▸ **AUFGABE A**
Wie viele Tote forderte das im Forumsbeitrag geschilderte Eisenbahnunglück?
▸ **AUFGABE B**
Schreibe bitte aus dem Forumsbeitrag den Abschnitt von „Was war passiert“ bis einschließlich „gerader Strecke zusammen.“ wortgetreu ab.

▸ **DOKUMENTTEXT**
- - -

Dies ist KEIN Museumsbahnforum! Bilder, Meldungen und Fragen zu aktuellen Sonderfahrten bitte in die entsprechenden Foren stellen.
Hallo HiFo- Freunde,

nein, der Kalender ist nicht verrutscht. Es ist noch nicht Freitag.
Die folgenden Bilder sind aber für das Einläuten eines schönen Wochenendes nicht geeignet.
Sensible Seelen sollten eventuell vom Betrachten der Bilder Abstand nehmen.
Heute präsentiere ich euch die letzten Bahnbilder, die mein Vater im Jahr 1966 angefertigte. Leider war der Anlass für diese Bilder kein erfreulicher. Es war Freitag, der 18.11.66. Am Vorabend geschah auf der Frankfurt – Königsteiner Eisenbahn das bislang schwerste Eisenbahnunglück in der Region. Es forderte 7 Tote und ca. 70 zum Teil schwer Verletzte.
Was war passiert ?
Im Bahnhof Hornau setzte sich ein abgestellter Triebwagenzug, bestehend aus Steuerwagen, Beiwagen und Triebwagen (führend der VS 204) in Bewegung. Als Ursache wurde ein technischer Defekt angegeben. Damals wurde auch über nicht angezogene Bremsen beim Abstellen des Zuges bis hin zu Manipulation spekuliert. Eine Person soll sich angeblich im Zug befunden haben. Diese (unbesetzte ?) führerlose Garnitur gewann auf abschüssiger Strecke schnell an Fahrt, durcheilte die Bahnhöfe Kelkheim und Münster mit zunehmender Geschwindigkeit. Eilige Bemühungen, den Zug abzulenken, blieben ohne Erfolg. So prallte er bei Oberliederbach unvermittelt mit dem entgegenkommenden Feierabendzug P2177, geführt von Lok 262 und 7 Personenwagen auf gerader Strecke zusammen.

- - -

▸ **DATENSATZ**
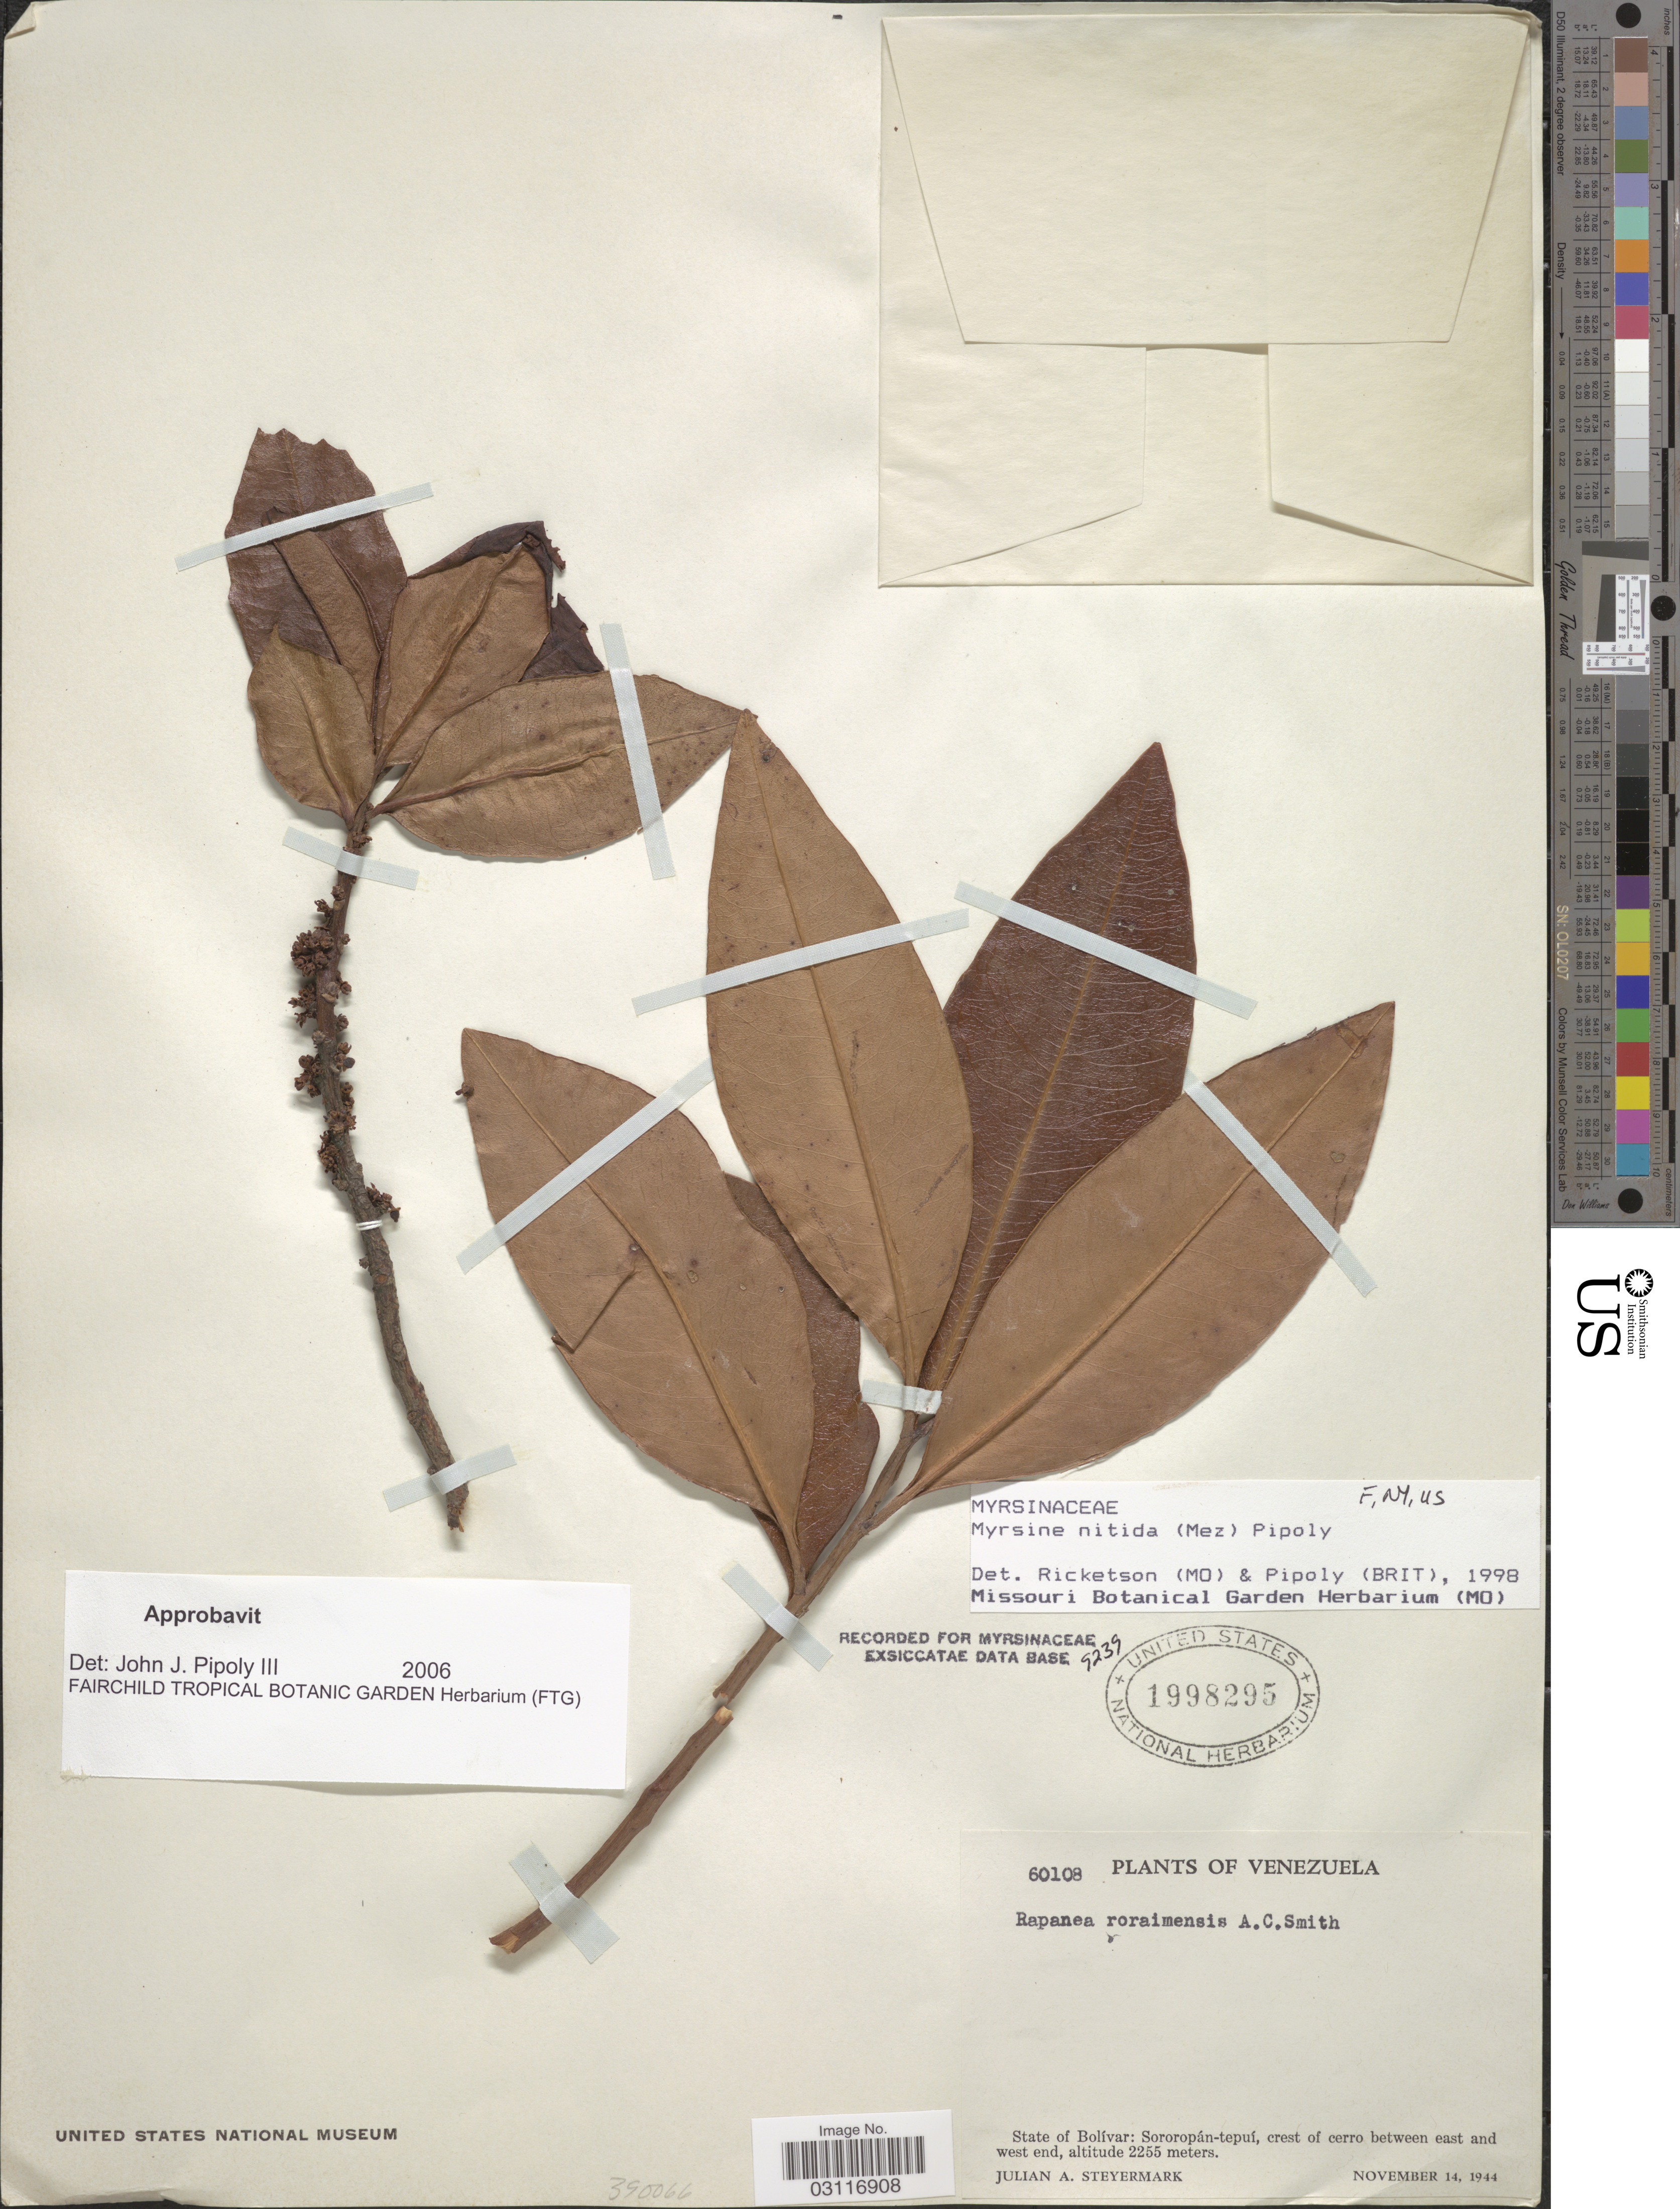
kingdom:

- - -

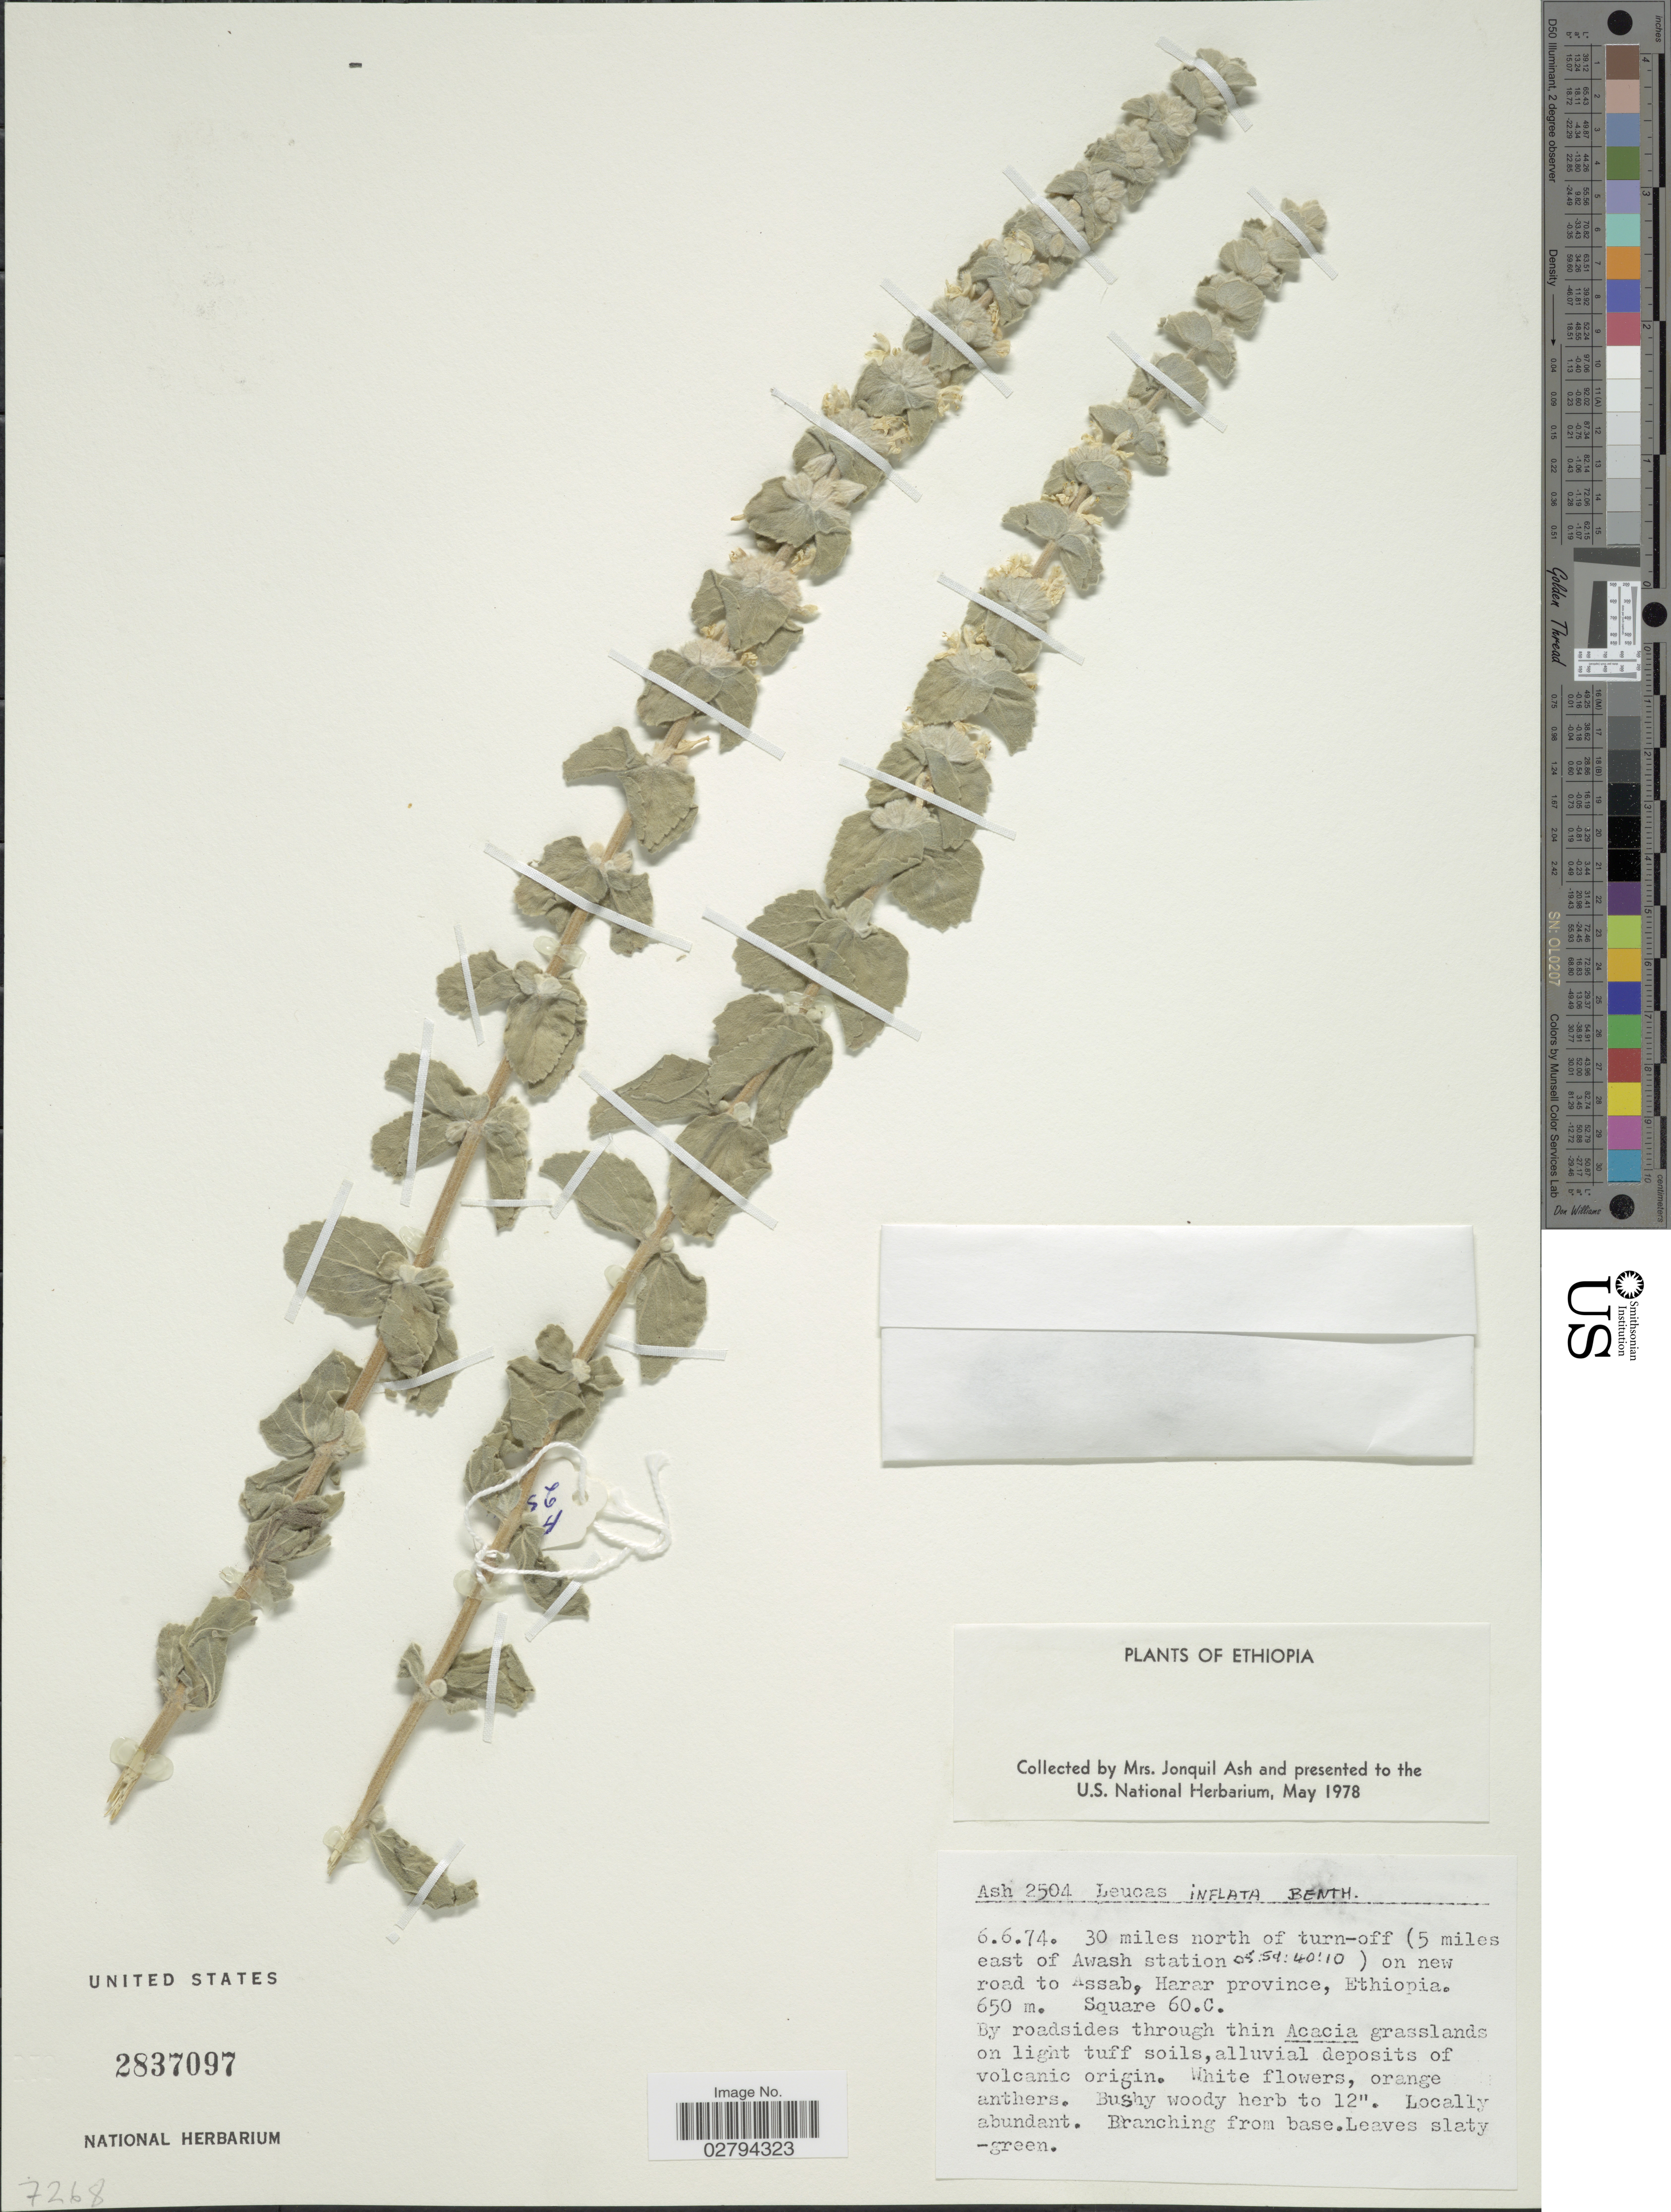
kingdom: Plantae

- - -

▸ **SCHRIFTLICHE ANTWORT A**
7 Tote.

▸ **SCHRIFTLICHE ANTWORT B**
Was war passiert ?
Im Bahnhof Hornau setzte sich ein abgestellter Triebwagenzug, bestehend aus Steuerwagen, Beiwagen und Triebwagen (führend der VS 204) in Bewegung. Als Ursache wurde ein technischer Defekt angegeben. Damals wurde auch über nicht angezogene Bremsen beim Abstellen des Zuges bis hin zu Manipulation spekuliert. Eine Person soll sich angeblich im Zug befunden haben. Diese (unbesetzte ?) führerlose Garnitur gewann auf abschüssiger Strecke schnell an Fahrt, durcheilte die Bahnhöfe Kelkheim und Münster mit zunehmender Geschwindigkeit. Eilige Bemühungen, den Zug abzulenken, blieben ohne Erfolg. So prallte er bei Oberliederbach unvermittelt mit dem entgegenkommenden Feierabendzug P2177, geführt von Lok 262 und 7 Personenwagen auf gerader Strecke zusammen.